Wondering about bakeries and food companies? Yep, works on them, too. Flowers Foods, Grupo Bimbo, and General Mills are just a few of the bakeries and food companies that have responded to our campaigns, or the potential of one, with their own commitments.
Beyond the top 200 restaurants and industry-leading food companies, we've reached out to every hotel chain and every cruise ship line and will continue the talks that we started in 2015 into the next year, feeling confident that news of their commitments will soon join the many campaign victory announcements on our blog.
Next: The Industry—No, the World at Large
We haven't checked every community college off of our list. Same goes for universities, food companies, and restaurants.
We are, however, finding more and more opportunity to celebrate as commitments from the largest companies in the world are now rolling in on a weekly basis, often times with plans that affect not only their presence in the U.S. but worldwide as well. Specifically, the commitments from Royal Caribbean, Grupo Bimbo, and Nestlé all reach beyond supply chains in the U.S. to affect worldwide suppliers.

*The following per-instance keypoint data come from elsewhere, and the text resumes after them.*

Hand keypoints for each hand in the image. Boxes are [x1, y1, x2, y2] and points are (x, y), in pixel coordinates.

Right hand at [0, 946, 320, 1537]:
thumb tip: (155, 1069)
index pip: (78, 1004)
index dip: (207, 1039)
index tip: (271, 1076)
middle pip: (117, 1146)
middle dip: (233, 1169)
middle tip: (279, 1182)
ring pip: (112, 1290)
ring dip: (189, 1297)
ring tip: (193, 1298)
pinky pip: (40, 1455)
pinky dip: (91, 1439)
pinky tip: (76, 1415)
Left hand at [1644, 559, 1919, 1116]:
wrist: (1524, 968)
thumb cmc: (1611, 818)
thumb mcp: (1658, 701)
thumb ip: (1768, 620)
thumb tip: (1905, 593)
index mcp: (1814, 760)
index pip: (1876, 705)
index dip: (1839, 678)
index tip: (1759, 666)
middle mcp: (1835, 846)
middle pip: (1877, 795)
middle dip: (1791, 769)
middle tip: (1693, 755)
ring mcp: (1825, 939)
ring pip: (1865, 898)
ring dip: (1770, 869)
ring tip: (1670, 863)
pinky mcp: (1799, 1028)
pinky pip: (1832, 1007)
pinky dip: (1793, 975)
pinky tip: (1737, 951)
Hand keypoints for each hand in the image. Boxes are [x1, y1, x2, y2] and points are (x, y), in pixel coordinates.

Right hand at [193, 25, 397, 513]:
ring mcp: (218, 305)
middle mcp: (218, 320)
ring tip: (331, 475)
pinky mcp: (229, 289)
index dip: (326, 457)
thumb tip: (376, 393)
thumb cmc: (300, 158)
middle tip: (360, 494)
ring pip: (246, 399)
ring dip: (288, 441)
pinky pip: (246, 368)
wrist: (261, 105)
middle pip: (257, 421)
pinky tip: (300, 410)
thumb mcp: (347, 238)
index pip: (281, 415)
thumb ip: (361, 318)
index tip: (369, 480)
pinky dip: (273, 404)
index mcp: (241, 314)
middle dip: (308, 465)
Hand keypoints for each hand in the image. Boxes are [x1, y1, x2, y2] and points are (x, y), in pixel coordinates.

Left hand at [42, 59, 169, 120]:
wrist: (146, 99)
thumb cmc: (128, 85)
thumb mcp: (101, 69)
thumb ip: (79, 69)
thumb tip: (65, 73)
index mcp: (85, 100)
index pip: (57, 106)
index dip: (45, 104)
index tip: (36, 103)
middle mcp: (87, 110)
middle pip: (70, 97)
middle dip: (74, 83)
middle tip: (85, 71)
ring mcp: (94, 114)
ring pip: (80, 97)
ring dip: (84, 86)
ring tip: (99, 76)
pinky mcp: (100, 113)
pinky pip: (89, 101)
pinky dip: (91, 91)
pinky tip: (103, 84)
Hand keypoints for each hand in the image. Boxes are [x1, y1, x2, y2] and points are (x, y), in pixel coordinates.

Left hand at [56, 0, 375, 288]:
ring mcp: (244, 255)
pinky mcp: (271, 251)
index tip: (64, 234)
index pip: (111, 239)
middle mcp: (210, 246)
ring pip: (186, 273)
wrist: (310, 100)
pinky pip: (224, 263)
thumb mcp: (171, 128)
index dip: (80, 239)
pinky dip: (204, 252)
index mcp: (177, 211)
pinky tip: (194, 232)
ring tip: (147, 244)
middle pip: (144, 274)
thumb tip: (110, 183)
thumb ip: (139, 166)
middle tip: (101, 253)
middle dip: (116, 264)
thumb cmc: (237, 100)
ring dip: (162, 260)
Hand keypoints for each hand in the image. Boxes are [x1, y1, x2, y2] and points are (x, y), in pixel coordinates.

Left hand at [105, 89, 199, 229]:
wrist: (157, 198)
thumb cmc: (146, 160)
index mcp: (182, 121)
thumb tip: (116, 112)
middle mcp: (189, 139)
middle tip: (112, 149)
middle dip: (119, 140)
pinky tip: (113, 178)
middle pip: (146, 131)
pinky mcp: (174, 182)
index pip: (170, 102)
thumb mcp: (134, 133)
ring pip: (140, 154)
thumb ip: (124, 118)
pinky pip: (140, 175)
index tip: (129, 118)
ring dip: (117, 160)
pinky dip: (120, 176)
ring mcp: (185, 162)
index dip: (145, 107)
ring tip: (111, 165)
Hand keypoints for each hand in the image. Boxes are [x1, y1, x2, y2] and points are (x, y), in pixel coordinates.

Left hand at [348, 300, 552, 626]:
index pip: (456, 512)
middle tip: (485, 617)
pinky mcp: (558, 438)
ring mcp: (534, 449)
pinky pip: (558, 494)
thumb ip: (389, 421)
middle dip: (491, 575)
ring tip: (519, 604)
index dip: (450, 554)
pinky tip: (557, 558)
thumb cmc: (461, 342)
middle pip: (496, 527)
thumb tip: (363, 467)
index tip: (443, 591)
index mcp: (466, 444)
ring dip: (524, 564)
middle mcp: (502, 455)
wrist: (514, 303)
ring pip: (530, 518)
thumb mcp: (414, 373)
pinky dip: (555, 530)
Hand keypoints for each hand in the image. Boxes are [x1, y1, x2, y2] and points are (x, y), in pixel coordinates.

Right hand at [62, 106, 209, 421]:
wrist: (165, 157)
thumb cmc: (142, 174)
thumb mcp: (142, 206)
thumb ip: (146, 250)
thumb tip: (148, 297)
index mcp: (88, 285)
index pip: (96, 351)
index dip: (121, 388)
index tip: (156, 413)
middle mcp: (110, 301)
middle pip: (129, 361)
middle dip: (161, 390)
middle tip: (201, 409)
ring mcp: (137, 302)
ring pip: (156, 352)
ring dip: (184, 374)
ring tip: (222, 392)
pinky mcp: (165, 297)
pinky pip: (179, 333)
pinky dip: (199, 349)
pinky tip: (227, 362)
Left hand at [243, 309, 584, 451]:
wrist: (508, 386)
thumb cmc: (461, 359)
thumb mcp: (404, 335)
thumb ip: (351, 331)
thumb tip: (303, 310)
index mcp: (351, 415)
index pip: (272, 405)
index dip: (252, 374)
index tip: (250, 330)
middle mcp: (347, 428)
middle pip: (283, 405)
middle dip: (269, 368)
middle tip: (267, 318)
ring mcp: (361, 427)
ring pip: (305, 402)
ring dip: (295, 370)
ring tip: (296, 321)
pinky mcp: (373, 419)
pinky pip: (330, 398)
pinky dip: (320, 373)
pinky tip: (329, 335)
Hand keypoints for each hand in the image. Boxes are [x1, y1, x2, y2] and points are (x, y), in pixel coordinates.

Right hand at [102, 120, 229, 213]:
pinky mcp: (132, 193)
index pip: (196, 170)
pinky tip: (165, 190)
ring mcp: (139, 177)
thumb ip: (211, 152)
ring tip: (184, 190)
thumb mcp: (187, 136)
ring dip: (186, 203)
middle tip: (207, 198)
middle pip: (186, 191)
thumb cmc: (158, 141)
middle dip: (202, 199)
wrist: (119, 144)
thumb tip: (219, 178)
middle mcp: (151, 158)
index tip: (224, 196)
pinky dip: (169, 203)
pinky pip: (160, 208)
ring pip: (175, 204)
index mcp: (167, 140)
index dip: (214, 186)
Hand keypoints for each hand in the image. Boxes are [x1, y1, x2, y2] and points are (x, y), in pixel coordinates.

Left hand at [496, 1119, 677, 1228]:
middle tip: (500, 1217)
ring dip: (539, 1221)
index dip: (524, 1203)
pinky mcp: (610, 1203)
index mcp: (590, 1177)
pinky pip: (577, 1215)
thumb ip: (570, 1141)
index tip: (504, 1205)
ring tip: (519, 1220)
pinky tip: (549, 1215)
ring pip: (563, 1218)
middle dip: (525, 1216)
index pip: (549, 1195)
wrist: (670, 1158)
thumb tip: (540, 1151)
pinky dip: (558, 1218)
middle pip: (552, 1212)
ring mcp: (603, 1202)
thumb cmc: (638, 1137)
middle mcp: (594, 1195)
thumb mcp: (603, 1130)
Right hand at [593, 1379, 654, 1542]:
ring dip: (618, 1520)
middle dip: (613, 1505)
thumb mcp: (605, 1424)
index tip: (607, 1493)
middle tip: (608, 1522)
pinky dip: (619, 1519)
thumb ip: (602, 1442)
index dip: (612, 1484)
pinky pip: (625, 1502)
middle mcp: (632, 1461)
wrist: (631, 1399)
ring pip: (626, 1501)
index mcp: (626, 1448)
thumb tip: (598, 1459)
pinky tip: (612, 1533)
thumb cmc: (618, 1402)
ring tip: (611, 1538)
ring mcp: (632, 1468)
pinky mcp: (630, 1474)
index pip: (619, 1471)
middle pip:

Each new campaign victory at The Humane League, though much smaller in scale eight years ago, keeps me going. Throughout my first campaign that helped hundreds of hens in the Washington metropolitan area to the many years and campaigns later, the news of industry-wide change fuels my tireless work to reduce the suffering of animals. Because you are here with us—donating; signing & sharing petitions; speaking out through emails, phone calls, tweets, and more—large scale victories are now weekly occurrences. Thank you for your continued support.